Vibration-based Fault Diagnostics of Planetary Gearbox Using Time Synchronous Averaging with Multiple Window Functions

Abstract


 
 
 Recently, numerous number of studies have been made to advance TSA for vibration-based diagnostics of planet gears of a planetary gearbox. To increase signal-to-noise ratio of the vibration signals, various narrow-range window functions centered on sensor’s position have been developed to capture the instances when the planet gears are adjacent to the sensor. However, TSA with such narrow-range window functions is unable to detect the abnormal signal if it is amplified at outside of the sensor’s position due to an unexpected vibration modulation characteristics of the gearbox.
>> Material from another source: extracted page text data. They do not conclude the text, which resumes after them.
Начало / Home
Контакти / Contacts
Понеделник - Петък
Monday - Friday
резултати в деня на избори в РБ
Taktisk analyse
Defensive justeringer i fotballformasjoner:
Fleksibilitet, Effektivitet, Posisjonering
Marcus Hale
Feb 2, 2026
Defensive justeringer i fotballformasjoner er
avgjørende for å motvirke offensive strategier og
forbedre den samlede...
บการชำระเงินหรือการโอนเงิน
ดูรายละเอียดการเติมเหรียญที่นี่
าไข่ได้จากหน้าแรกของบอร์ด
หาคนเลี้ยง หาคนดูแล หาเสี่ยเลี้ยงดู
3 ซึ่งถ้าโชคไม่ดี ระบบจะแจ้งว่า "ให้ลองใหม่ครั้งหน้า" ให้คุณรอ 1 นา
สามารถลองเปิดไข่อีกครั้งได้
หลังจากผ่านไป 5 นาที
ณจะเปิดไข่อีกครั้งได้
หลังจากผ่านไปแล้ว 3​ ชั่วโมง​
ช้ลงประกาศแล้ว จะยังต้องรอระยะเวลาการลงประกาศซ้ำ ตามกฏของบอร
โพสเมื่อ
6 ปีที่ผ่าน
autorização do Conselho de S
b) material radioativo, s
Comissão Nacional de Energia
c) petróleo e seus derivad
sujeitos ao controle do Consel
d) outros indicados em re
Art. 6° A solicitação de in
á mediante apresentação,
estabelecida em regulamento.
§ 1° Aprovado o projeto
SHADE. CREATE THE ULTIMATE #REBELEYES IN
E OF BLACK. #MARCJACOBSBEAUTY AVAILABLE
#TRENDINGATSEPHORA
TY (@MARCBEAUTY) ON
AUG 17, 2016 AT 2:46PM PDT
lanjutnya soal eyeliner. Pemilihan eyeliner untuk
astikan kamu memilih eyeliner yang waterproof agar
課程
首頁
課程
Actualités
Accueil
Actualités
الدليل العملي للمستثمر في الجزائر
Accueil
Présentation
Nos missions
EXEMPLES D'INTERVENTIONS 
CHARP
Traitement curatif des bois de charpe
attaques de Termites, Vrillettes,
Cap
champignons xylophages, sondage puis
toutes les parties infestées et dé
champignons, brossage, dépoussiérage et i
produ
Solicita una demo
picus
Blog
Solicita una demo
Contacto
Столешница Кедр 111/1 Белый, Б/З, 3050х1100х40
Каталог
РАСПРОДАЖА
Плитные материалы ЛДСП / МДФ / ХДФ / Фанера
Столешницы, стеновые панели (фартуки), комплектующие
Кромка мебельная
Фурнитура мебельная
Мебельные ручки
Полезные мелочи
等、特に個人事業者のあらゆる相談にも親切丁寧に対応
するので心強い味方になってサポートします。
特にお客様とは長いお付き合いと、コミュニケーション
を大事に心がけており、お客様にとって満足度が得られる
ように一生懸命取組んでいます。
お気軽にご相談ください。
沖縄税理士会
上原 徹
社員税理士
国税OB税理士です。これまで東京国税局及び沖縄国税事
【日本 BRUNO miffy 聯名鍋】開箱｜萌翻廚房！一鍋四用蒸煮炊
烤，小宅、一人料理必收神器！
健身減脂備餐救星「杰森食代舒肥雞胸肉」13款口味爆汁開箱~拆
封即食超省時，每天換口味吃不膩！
This paper proposes a TSA which is robust toward the unexpected vibration modulation characteristics of the gearbox. Multiple narrow-range window functions were employed to perform multiple TSAs rather than employing the sole window function centered on the sensor’s position. Condition indicators with regard to every ring gear’s teeth were derived, and accumulated for the purpose of condition monitoring. Then, optimal position of the window function was determined to maximize capability to detect signals from the faulty gear. For demonstration of the proposed TSA, test was performed with a 2kW testbed having one-stage planetary gearbox within which a planet gear with artificial fault was assembled.